## Material provided
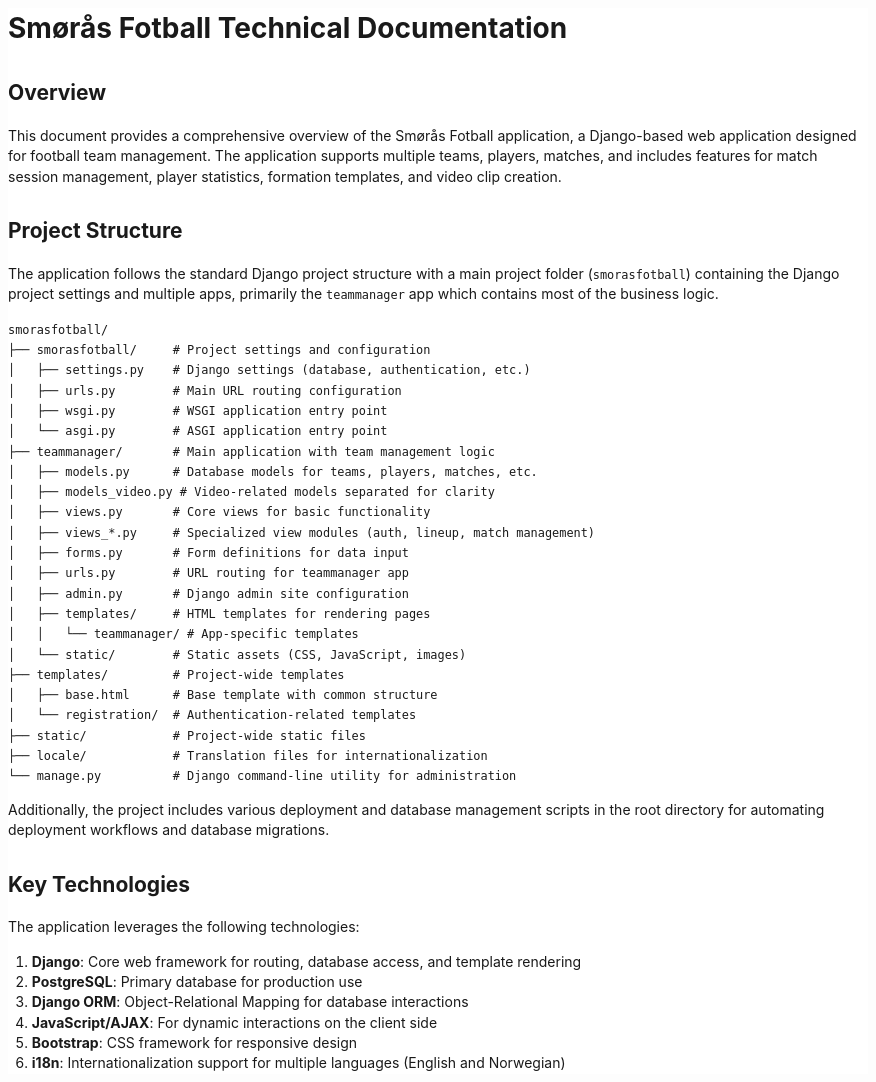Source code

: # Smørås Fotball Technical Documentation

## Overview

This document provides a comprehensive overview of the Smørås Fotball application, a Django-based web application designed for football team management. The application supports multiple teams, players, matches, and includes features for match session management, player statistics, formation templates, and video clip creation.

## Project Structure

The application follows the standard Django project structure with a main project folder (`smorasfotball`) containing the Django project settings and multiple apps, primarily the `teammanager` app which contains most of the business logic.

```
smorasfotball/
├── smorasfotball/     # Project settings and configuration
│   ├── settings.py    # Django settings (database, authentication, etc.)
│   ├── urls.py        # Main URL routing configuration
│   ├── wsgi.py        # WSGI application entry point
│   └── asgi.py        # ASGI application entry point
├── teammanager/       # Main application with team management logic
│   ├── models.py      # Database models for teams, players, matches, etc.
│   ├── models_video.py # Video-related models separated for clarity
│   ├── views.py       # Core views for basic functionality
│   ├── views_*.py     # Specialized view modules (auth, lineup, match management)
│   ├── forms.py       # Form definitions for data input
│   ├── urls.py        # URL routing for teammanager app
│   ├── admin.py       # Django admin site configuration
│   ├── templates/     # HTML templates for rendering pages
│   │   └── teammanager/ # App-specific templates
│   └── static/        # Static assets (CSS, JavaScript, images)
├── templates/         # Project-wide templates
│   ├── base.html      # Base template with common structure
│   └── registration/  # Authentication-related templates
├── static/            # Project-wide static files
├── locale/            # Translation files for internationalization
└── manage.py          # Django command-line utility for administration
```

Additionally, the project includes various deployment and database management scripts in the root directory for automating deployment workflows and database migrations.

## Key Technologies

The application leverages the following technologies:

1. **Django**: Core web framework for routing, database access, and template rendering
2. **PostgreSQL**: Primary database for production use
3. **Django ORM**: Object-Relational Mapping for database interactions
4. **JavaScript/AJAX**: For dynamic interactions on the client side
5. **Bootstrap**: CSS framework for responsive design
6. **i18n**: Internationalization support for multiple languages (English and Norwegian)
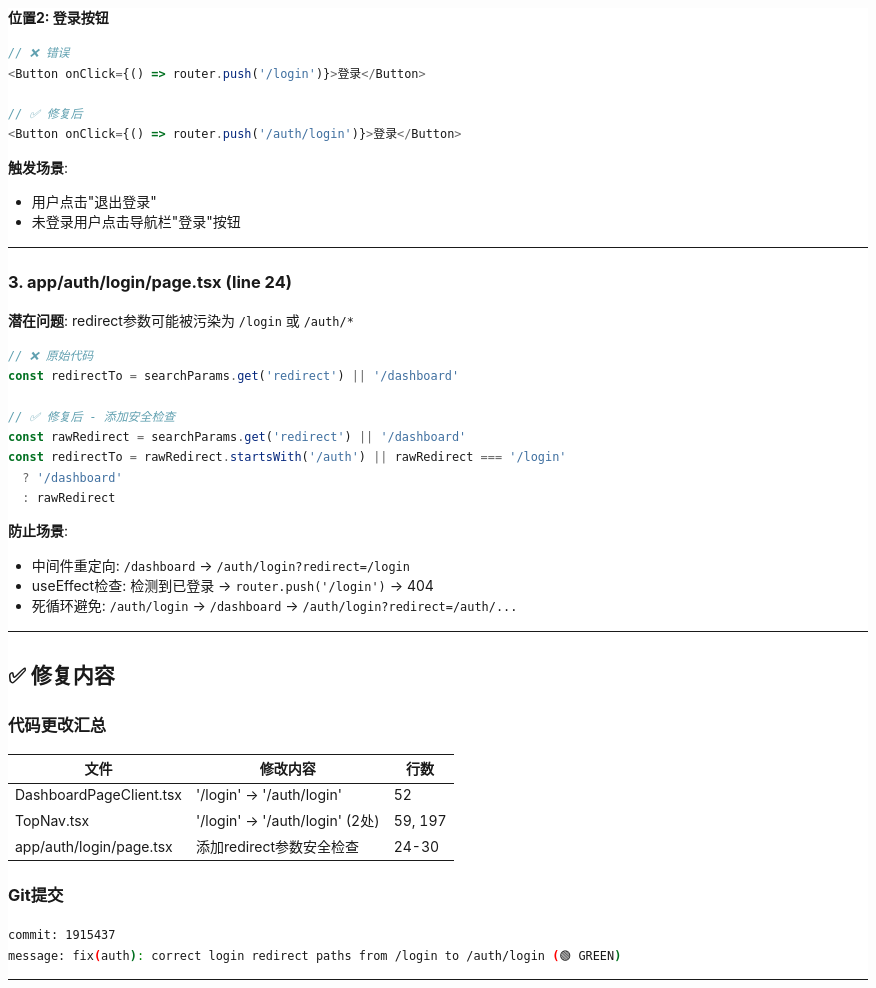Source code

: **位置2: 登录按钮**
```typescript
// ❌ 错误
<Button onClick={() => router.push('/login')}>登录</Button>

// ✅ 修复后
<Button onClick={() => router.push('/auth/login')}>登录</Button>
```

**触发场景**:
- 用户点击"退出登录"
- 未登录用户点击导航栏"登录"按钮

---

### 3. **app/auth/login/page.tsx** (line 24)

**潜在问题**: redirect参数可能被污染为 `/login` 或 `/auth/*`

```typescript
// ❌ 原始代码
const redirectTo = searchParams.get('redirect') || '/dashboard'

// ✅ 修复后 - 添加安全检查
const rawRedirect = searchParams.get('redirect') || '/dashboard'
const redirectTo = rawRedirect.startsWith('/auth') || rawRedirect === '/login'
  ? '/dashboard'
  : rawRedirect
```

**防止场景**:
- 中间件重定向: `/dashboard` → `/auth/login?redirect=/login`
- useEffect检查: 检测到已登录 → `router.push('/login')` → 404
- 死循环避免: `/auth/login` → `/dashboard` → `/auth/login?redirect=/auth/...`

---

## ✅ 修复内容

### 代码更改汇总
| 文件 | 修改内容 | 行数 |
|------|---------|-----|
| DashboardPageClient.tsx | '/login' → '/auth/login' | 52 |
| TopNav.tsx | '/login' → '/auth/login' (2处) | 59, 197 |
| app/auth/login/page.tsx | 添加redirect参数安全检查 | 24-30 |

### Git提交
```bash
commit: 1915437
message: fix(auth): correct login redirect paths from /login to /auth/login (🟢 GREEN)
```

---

## Your task
Where the string "point" occurs in a line of the listing, copy the line.

## Problem solution
│   ├── wsgi.py        # WSGI application entry point
│   └── asgi.py        # ASGI application entry point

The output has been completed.